Aim of the exercise:
Rewrite the material from the line with "genus: Ricinus" up to and including the line with "genus: Dasypus", replacing "common name" with "vernacular name" and leaving everything else unchanged.

Dataset records
-- Begin --

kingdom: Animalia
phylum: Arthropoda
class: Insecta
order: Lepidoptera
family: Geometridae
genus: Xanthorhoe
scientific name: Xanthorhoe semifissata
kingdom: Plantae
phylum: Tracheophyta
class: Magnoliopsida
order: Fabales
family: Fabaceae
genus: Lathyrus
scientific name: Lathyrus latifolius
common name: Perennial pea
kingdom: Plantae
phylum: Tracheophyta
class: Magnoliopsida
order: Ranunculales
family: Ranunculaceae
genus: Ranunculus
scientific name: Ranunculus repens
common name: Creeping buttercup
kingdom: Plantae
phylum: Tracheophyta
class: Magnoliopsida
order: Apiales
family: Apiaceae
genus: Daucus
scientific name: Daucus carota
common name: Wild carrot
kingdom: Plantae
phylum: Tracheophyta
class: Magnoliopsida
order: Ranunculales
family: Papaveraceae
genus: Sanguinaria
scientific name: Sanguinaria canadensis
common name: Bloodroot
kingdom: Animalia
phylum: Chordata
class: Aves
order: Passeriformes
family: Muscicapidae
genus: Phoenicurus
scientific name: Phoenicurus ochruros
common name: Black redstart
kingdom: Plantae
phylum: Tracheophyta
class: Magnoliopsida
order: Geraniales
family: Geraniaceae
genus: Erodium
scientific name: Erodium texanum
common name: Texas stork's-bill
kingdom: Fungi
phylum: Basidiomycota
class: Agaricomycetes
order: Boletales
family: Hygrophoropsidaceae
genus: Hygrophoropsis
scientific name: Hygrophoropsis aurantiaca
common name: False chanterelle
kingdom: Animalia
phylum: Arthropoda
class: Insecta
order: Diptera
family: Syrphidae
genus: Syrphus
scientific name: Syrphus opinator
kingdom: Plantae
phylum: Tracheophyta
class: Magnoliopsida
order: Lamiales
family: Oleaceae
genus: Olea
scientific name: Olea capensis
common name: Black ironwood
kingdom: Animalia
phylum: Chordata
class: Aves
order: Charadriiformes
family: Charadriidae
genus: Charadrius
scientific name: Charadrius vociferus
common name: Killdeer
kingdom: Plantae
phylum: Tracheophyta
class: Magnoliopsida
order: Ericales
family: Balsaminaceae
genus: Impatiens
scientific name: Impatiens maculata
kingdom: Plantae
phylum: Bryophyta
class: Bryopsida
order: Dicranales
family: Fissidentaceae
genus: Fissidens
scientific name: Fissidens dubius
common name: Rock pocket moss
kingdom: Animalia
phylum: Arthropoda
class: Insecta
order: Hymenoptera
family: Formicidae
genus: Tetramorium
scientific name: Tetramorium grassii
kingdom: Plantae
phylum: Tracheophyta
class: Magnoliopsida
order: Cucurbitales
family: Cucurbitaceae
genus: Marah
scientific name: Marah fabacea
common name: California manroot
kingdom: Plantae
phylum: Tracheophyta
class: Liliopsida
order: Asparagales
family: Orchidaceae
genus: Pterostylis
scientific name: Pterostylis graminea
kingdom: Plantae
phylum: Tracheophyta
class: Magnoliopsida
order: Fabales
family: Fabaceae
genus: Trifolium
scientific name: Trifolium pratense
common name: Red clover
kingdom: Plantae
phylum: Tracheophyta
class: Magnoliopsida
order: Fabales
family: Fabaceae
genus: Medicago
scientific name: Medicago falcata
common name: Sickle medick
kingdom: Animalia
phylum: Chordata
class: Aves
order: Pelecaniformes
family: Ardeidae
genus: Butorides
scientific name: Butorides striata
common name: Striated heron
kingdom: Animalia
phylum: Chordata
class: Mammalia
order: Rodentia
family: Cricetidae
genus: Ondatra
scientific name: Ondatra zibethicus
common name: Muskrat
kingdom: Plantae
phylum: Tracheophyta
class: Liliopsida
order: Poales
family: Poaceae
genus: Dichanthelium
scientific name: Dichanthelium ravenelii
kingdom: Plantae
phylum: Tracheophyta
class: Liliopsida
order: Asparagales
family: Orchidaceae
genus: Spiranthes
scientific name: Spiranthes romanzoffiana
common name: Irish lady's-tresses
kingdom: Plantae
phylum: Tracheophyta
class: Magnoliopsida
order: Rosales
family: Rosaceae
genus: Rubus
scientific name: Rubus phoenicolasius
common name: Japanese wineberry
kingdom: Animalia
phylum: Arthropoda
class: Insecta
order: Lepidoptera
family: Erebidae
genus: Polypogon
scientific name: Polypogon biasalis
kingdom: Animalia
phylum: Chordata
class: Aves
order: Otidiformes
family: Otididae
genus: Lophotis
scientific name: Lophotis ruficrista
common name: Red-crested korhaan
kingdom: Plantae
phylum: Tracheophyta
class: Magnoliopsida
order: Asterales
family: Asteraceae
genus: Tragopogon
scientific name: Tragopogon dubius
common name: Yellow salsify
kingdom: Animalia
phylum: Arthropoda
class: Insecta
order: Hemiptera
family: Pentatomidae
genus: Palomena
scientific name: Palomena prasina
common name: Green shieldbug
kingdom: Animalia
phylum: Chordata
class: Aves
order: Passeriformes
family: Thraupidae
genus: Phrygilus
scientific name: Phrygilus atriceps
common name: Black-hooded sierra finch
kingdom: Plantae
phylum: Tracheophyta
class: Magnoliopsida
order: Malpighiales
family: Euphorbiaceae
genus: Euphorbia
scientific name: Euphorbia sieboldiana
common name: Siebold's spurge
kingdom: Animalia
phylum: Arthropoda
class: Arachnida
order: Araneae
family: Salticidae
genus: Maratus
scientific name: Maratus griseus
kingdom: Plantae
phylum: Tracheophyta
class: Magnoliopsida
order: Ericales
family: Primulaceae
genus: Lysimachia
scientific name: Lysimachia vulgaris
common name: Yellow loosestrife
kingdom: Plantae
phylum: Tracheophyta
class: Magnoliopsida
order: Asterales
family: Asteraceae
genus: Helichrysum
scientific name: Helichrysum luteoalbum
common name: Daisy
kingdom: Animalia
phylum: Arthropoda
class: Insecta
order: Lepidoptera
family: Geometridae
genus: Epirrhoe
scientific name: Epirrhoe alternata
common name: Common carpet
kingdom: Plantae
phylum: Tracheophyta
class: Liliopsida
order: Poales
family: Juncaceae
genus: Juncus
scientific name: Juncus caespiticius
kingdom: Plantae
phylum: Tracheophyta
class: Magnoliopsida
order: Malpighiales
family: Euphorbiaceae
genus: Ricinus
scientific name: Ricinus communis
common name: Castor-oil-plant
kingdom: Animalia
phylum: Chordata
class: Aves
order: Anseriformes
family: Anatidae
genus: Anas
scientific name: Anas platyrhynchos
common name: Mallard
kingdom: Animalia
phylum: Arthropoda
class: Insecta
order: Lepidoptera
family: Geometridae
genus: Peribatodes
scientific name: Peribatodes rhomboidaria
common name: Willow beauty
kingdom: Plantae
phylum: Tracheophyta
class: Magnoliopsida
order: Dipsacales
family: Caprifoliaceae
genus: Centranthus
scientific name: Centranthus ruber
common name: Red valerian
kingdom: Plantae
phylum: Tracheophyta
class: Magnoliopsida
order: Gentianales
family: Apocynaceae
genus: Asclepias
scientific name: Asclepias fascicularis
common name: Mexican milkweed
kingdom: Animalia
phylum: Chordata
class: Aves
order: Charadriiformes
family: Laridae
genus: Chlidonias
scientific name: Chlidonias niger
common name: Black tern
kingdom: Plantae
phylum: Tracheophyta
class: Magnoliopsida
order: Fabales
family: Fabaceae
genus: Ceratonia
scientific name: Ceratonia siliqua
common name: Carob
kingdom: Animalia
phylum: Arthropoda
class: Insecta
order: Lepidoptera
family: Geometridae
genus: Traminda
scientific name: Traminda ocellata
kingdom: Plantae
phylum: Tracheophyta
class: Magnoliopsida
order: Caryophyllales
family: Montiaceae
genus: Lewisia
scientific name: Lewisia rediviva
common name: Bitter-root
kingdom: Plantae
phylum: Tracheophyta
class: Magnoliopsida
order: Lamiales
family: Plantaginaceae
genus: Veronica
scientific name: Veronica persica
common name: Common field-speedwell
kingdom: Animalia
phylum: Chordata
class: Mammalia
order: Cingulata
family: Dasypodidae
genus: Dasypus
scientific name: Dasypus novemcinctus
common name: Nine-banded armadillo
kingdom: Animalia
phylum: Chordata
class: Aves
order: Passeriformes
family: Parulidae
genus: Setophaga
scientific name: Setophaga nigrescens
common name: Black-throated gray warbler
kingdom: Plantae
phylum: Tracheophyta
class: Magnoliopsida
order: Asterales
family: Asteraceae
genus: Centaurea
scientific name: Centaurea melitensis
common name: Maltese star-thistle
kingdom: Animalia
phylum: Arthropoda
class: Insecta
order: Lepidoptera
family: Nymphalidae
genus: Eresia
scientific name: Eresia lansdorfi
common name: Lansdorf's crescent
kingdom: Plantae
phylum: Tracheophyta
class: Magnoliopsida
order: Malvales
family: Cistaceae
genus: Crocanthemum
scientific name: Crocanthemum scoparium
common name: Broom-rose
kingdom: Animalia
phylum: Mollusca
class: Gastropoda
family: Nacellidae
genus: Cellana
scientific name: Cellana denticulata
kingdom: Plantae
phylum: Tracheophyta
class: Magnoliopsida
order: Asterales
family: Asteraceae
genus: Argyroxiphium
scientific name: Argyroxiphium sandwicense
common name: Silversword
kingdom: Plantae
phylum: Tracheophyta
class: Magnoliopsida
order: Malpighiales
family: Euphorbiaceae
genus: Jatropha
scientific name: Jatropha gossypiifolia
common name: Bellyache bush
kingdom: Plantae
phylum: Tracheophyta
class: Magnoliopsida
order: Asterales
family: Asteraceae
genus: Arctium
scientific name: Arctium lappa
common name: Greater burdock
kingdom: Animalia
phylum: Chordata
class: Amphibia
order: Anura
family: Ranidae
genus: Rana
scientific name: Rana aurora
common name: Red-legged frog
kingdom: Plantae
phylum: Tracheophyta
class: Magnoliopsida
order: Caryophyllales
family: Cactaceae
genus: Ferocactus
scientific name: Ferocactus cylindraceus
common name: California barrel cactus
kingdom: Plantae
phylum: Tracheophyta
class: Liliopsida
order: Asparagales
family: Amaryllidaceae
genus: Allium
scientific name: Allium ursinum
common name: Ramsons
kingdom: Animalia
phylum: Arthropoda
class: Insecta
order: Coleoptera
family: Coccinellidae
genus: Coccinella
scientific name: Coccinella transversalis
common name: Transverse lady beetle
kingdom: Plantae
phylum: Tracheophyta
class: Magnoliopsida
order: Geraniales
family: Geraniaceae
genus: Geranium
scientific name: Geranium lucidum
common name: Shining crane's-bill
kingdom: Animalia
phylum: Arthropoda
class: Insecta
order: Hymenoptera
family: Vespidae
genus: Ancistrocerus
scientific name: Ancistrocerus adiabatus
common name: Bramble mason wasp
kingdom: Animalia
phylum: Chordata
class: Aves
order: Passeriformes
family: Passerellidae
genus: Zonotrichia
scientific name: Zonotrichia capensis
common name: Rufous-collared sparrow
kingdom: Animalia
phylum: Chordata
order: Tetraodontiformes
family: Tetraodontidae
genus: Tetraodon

-- End --

Exercise solution:
genus: Ricinus
scientific name: Ricinus communis
vernacular name: Castor-oil-plant
kingdom: Animalia
phylum: Chordata
class: Aves
order: Anseriformes
family: Anatidae
genus: Anas
scientific name: Anas platyrhynchos
vernacular name: Mallard
kingdom: Animalia
phylum: Arthropoda
class: Insecta
order: Lepidoptera
family: Geometridae
genus: Peribatodes
scientific name: Peribatodes rhomboidaria
vernacular name: Willow beauty
kingdom: Plantae
phylum: Tracheophyta
class: Magnoliopsida
order: Dipsacales
family: Caprifoliaceae
genus: Centranthus
scientific name: Centranthus ruber
vernacular name: Red valerian
kingdom: Plantae
phylum: Tracheophyta
class: Magnoliopsida
order: Gentianales
family: Apocynaceae
genus: Asclepias
scientific name: Asclepias fascicularis
vernacular name: Mexican milkweed
kingdom: Animalia
phylum: Chordata
class: Aves
order: Charadriiformes
family: Laridae
genus: Chlidonias
scientific name: Chlidonias niger
vernacular name: Black tern
kingdom: Plantae
phylum: Tracheophyta
class: Magnoliopsida
order: Fabales
family: Fabaceae
genus: Ceratonia
scientific name: Ceratonia siliqua
vernacular name: Carob
kingdom: Animalia
phylum: Arthropoda
class: Insecta
order: Lepidoptera
family: Geometridae
genus: Traminda
scientific name: Traminda ocellata
kingdom: Plantae
phylum: Tracheophyta
class: Magnoliopsida
order: Caryophyllales
family: Montiaceae
genus: Lewisia
scientific name: Lewisia rediviva
vernacular name: Bitter-root
kingdom: Plantae
phylum: Tracheophyta
class: Magnoliopsida
order: Lamiales
family: Plantaginaceae
genus: Veronica
scientific name: Veronica persica
vernacular name: Common field-speedwell
kingdom: Animalia
phylum: Chordata
class: Mammalia
order: Cingulata
family: Dasypodidae
genus: Dasypus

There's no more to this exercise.